Start of Block

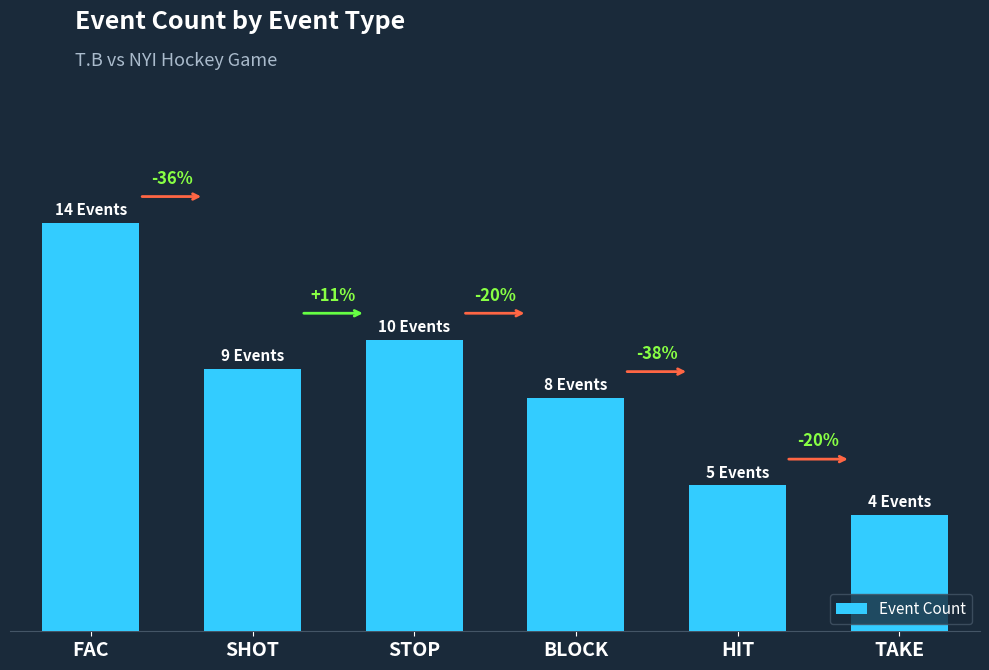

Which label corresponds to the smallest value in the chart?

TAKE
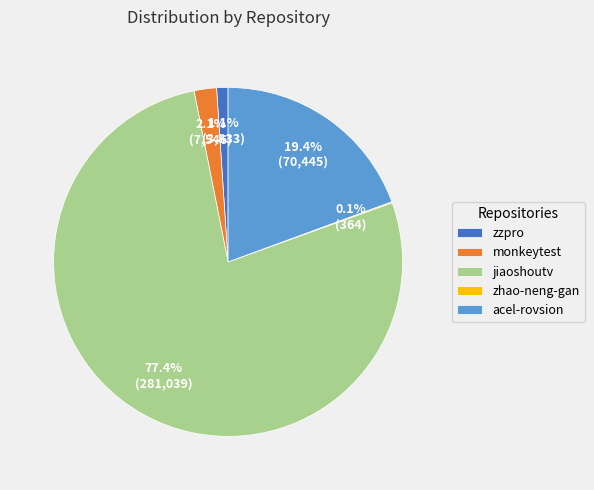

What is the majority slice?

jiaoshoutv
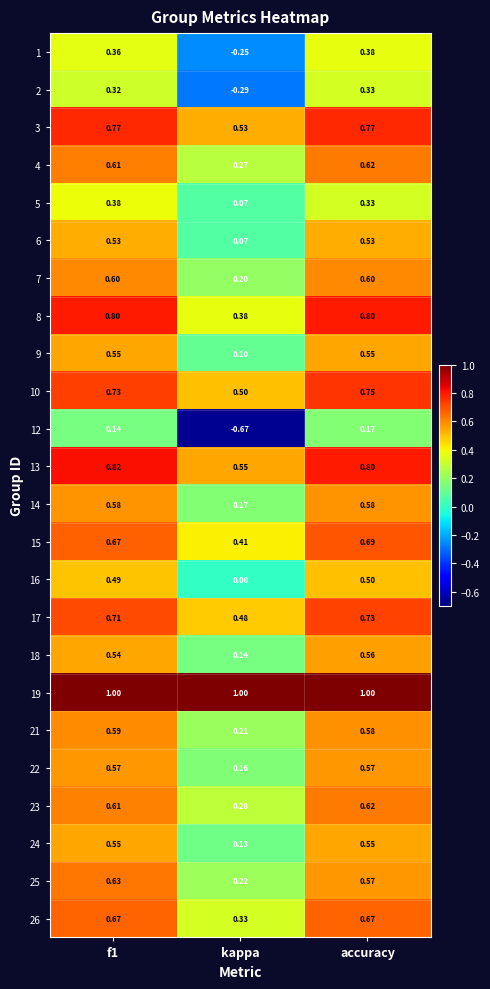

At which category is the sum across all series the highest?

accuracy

End of Block

**The task**.
Rewrite all of the data above with every "value" replaced by "reading" and nothing else changed. Leave the pictures out.

**Output**.
Which label corresponds to the smallest reading in the chart?

TAKE

What is the majority slice?

jiaoshoutv

At which category is the sum across all series the highest?

accuracy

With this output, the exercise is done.